The key takeaway from all of this is cyber attacks are not only here to stay, but from the investor’s perspective it is a growth industry that can cause a lot of damage to companies, governments, institutions and individuals. The simple reality is you, the investor, need exposure to cyber security stocks. There are a number of them to choose from such as standalone companies like FireEye (NASDAQ:FEYE) Palo Alto Networks (NYSE:PANW), Imperva (NYSE:IMPV), Proofpoint (NASDAQ:PFPT) and Lifelock to business units inside IBM (NYSE:IBM), Cisco Systems (NASDAQ:CSCO), and Intel (NASDAQ:INTC).

One of the issues is determining which company has the best solutions -- both preventative as well as reactive -- for the coming period. In many respects this reminds me of the video console wars of the past -- which vendors has the product of the moment that is head and shoulders above the rest…for a period of time? Not surprising then that we’ve seen a bevy of M&A deals over the last several months as companies look to fill out a strategic gap or while in its product or technology offering. Recent cybers ecurity deals include Lockheed Martin’s (NYSE:LMT) acquisition of Industrial Defender, Palo Alto Networks’ $200 million acquisition of Cyvera, and FireEye’s acquisition of nPulse Technologies as well as IBM buying CrossIdeas and Lighthouse Security Group.

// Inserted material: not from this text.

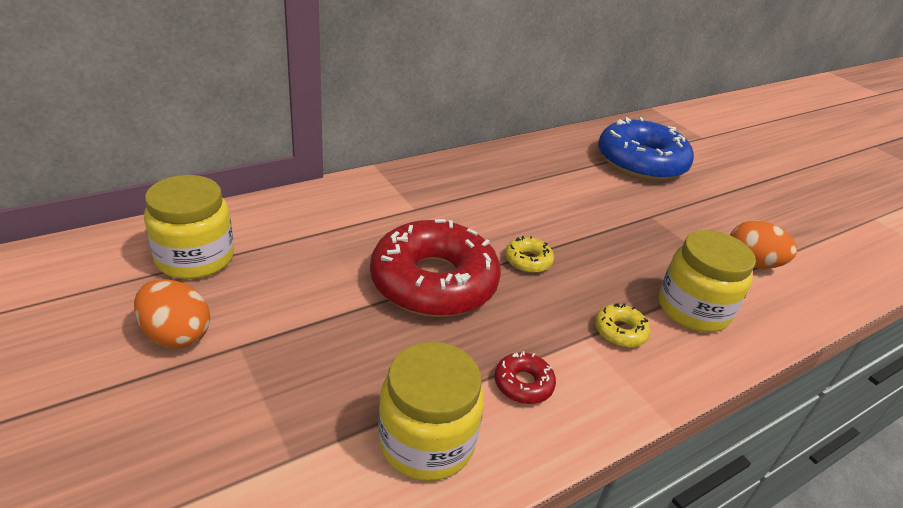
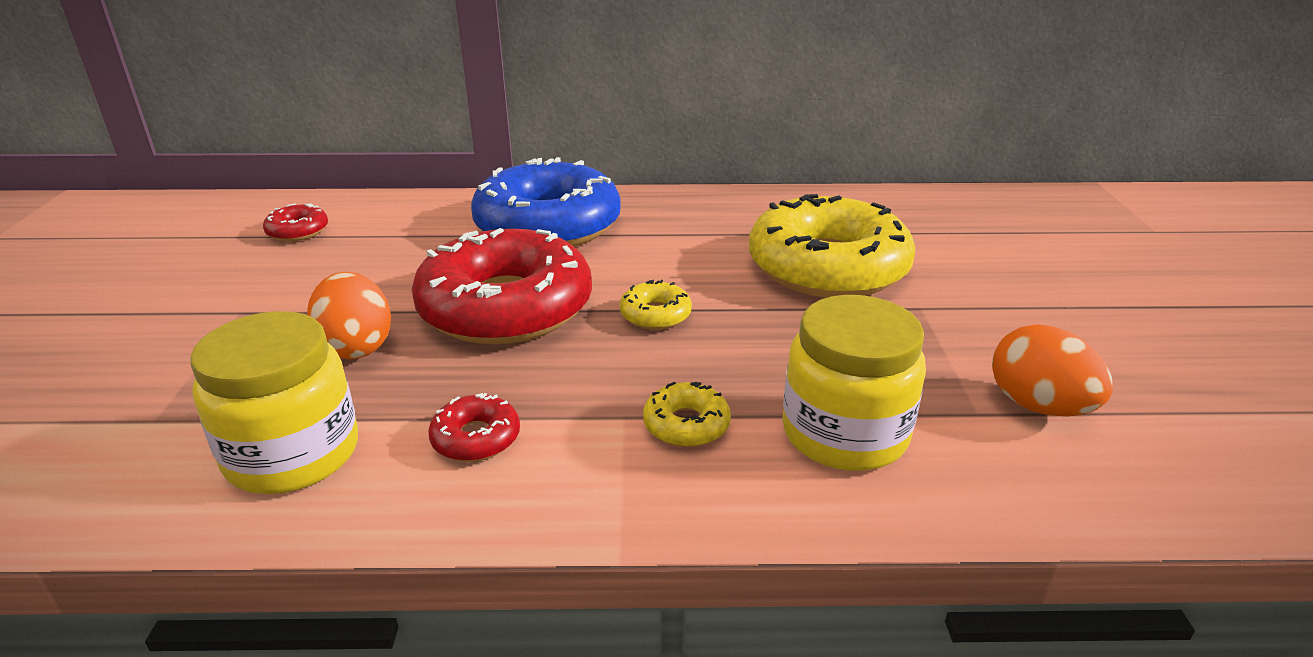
camera: 35 degrees right, 5 degrees down
(176, 335) = (200, 288): orange egg -> orange egg (356, 346)
(195, 258) = (298, 231): yellow jar -> red donut
(583, 200) = (827, 267): none -> yellow donut
(641, 162) = (988, 242): blue donut -> blue donut (548, 225)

For the investor looking to profit from this pain point that is growing like a zit on a teenager, one possible solution is to buy a basket of cyber security stocks. Another is also available thanks to the growing proliferation and specialization of exchange traded funds, which at last count span more than 5,463 ETFs listed across 61 exchanges.  A recent addition to the ETF ranks is PureFunds ISE Cyber Security ETF (HACK), which includes Vasco Data Security, Imperva Inc., Palo Alto Networks, Splunk Inc. and Infoblox among its better than 5% positions sizes.

Whether it's owning individual stocks or this ETF, investors should look to profit from the growth industry that is cyber security.